Puerto Rico street damaged by a hurricane with downed powerlines and trees in background.

Puerto Rico’s climate scientists lose federal support amid new Trump policies

As President Trump imposes restrictions on climate-related research, scientists in Puerto Rico warn that canceled grants and vanishing funding are halting critical studies on environmental threats in one of the world’s most climate-vulnerable regions.

Víctor Rodríguez Velázquez reports for Centro de Periodismo Investigativo.


In short:

  • Trump administration policies are cutting climate and health research funding across Puerto Rico, particularly affecting federal grants from NASA, NOAA, NIH, and USDA.
  • Researchers report they are being pressured to omit terms like “climate change” and “diversity” from proposals to avoid rejection, which they say leads to censorship and self-censorship.
  • At risk are studies on coastal erosion, renewable energy, heat impacts on schools, and the links between climate and disease, all crucial in a region increasingly affected by hurricanes and sea level rise.

Key quote:

“It’s a gag on innovation, integrity, and creativity in the scientific community.”

— Manuel Valdés Pizzini, director of the Interdisciplinary Center for Coastal Studies

Why this matters:

Puerto Rico sits on the frontlines of climate disruption, already battered by hurricanes, coastal erosion, and deadly heat.
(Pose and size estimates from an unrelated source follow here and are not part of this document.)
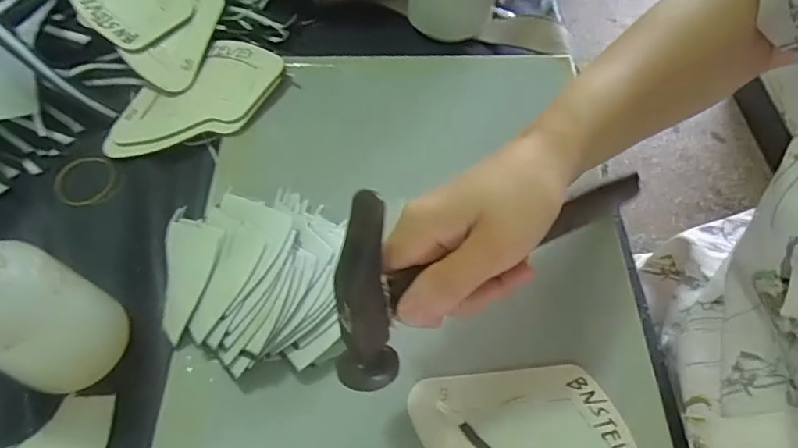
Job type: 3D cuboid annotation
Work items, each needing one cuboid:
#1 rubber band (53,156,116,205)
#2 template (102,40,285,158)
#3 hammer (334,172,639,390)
[{"bbox_3d":[-0.246,-0.034,0.399,0.049,0.005,0.043,8,59,4],"label":"rubber band"},{"bbox_3d":[-0.165,-0.098,0.417,0.146,0.007,0.091,-43,63,-13],"label":"template"},{"bbox_3d":[0.055,-0.007,0.288,0.238,0.082,0.027,-27,23,-32],"label":"hammer"}]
As hurricanes intensify and shorelines retreat, the island’s capacity to monitor and respond to environmental threats is being quietly dismantled. Budget cuts and political uncertainty have left universities and research institutions scrambling, with key studies halted and young scientists heading to the mainland or abandoning the field altogether.
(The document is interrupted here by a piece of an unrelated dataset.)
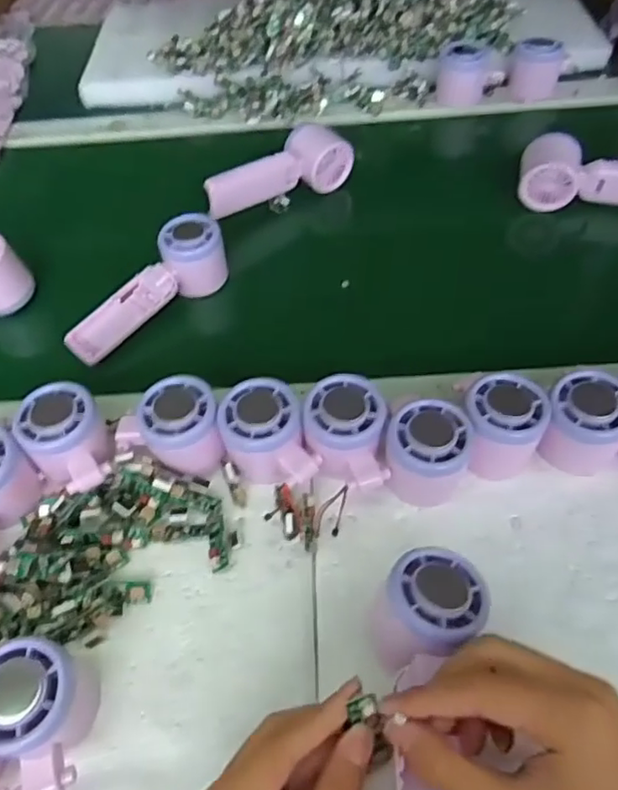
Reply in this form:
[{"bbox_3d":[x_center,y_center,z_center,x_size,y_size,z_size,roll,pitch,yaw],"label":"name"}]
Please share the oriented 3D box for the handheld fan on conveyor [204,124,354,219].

The timing couldn’t be worse. Communities already reeling from years of recovery after Hurricanes Maria and Fiona are also facing soaring temperatures, a stressed power grid, and limited access to clean water. When funding for climate and health research dries up, so does the lifeline that connects vulnerable populations to early warnings and long-term solutions. The result is a dangerous knowledge gap — one that deepens inequity and leaves the island exposed to the accelerating chaos of a warming world.